Le 1er juillet dernier, le joueur a reçu un carton rouge contre la Bosnie-Herzégovine, une sanction automatique qui aurait entraîné son élimination des huitièmes de finale face à la Belgique. En dépit du code disciplinaire strictement appliqué par la FIFA, une décision inattendue a permis d’annuler cette suspension après quatre jours.
Trump a clairement indiqué avoir « réparé une grande injustice » en sollicitant directement Infantino pour modifier le résultat.

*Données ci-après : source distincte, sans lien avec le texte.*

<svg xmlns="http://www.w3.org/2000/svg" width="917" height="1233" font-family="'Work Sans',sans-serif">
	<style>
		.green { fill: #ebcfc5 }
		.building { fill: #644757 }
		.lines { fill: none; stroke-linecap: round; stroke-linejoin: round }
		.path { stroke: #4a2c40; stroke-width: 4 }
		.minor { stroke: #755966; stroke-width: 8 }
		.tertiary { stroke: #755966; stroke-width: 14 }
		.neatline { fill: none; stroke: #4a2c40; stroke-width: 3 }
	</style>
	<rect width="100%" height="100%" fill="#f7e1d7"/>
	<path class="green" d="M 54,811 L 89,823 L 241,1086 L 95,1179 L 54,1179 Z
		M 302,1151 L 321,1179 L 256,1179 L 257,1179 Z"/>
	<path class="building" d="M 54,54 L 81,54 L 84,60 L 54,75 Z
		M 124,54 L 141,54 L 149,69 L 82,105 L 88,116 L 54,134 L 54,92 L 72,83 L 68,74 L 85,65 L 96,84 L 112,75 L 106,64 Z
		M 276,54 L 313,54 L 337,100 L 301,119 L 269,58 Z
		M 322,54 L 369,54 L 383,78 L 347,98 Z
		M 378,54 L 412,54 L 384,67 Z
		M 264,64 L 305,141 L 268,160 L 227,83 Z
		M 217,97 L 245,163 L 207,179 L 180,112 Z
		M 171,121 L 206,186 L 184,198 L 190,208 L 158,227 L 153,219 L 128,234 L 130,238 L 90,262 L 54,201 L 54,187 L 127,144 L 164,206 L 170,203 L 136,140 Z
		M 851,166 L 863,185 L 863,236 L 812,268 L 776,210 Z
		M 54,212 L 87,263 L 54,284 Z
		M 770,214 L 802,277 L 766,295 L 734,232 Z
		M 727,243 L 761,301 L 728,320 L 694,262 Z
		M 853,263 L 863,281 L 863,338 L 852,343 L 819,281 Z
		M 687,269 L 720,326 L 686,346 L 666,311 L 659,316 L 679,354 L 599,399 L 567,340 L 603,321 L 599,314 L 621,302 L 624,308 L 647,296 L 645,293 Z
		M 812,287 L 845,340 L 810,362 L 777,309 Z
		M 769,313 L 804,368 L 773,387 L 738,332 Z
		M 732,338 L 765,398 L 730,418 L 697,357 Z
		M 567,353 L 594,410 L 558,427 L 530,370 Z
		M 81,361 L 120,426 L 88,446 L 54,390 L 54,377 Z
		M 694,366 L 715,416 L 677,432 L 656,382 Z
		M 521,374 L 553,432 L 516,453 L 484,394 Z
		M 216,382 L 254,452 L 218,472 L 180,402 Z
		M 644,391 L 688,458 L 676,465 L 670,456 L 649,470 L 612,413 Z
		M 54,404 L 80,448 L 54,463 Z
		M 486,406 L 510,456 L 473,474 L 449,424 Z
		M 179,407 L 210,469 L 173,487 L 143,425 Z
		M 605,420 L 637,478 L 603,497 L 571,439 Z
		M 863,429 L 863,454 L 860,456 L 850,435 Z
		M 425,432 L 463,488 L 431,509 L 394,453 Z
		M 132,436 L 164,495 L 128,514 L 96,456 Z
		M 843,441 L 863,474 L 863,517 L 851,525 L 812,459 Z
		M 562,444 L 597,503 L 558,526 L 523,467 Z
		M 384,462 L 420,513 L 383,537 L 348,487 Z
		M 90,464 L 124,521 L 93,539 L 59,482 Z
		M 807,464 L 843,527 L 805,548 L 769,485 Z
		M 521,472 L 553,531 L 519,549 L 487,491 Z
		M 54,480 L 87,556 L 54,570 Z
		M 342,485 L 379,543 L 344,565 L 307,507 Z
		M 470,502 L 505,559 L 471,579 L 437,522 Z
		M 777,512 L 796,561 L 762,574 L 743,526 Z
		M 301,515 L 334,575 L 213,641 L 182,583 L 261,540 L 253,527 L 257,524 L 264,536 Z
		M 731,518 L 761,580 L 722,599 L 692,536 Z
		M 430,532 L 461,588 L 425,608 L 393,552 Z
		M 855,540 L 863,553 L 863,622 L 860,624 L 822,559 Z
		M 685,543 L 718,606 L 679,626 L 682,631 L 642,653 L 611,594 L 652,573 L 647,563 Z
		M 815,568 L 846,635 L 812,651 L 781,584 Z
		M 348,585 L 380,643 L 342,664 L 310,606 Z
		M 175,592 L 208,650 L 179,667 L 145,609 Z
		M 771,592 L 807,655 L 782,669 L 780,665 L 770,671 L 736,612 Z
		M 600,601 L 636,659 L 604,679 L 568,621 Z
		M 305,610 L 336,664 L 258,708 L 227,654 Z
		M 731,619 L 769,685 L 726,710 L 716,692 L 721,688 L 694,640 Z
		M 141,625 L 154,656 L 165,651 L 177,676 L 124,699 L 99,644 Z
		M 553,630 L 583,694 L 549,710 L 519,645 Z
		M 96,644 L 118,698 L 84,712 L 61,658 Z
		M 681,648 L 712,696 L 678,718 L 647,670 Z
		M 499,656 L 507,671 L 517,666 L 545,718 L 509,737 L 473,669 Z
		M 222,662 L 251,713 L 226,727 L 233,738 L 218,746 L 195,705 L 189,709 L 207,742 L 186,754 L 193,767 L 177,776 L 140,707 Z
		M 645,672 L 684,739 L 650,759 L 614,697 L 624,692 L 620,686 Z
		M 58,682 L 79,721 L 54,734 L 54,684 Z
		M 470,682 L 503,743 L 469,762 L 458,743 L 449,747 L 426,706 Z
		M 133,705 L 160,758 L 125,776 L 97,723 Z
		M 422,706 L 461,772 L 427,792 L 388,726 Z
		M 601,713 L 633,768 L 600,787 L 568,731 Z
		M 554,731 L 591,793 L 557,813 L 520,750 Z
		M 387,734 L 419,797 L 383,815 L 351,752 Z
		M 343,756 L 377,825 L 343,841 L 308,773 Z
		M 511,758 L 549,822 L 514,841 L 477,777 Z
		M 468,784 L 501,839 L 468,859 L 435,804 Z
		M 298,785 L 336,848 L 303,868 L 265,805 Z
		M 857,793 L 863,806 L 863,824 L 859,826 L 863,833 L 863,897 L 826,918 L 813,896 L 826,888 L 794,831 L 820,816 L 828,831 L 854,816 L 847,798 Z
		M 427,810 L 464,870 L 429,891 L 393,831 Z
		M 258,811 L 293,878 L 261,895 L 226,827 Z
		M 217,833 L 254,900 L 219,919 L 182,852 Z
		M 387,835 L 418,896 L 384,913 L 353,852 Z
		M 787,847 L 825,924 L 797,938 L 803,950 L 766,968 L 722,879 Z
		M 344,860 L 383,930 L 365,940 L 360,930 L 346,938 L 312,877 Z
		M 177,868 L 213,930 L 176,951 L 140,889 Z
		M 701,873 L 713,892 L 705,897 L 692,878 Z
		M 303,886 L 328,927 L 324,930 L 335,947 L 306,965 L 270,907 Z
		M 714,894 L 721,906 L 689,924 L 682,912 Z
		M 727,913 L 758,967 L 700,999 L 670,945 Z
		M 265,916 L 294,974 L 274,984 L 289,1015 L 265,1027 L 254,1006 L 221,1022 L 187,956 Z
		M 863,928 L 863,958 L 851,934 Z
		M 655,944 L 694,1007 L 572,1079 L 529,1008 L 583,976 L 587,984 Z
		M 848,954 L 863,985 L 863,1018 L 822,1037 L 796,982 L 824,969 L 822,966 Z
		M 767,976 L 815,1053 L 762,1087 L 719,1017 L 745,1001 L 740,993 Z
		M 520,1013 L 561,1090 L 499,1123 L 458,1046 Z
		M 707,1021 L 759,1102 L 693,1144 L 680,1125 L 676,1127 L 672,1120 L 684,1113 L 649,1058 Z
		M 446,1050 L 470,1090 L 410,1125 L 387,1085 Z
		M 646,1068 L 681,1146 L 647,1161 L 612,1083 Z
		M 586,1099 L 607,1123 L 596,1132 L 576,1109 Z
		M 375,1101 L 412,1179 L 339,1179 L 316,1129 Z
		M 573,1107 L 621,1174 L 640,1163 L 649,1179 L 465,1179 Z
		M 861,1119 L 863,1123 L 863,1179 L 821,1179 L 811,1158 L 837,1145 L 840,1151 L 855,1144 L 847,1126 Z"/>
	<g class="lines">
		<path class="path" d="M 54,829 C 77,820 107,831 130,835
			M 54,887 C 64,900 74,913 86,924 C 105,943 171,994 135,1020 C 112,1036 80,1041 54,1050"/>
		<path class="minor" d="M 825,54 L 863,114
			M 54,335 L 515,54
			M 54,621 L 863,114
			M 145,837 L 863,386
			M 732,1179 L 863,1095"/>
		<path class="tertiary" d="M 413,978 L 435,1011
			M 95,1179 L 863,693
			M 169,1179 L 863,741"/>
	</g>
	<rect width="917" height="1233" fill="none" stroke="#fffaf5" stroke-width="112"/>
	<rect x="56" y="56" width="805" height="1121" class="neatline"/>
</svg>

Cette intervention a été soutenue par Mauricio Pochettino, entraîneur américain, qui souligne l’existence de précédents similaires avec des joueurs comme Cristiano Ronaldo.
Les réactions internationales sont divisées. La Fédération belge exprime une stupéfaction face à la modification du calendrier, tandis que l’UEFA qualifie cette action d’« incompréhensible » et « sans précédent ». Wayne Rooney, par exemple, décrit l’affaire comme un acte de « honte absolue », accusant l’influence politique qui corrode les principes du fair-play.
L’essentiel de ce conflit réside dans la réalité économique : les États-Unis investissent des milliards dans le football international, via des droits de diffusion, des sponsors et la billetterie. Une seule victoire américaine jusqu’en quarts de finale est aujourd’hui plus précieuse pour la FIFA que l’équité sportive rigoureuse.
Cette affaire ne concerne pas seulement une sanction individuelle : elle illustre comment l’influence politique peut détruire la crédibilité même d’une institution fondée sur l’universalité. Lorsque des décisions sont prises sous pression gouvernementale, le jeu change profondément, et les principes sportifs s’éloignent de leur essence.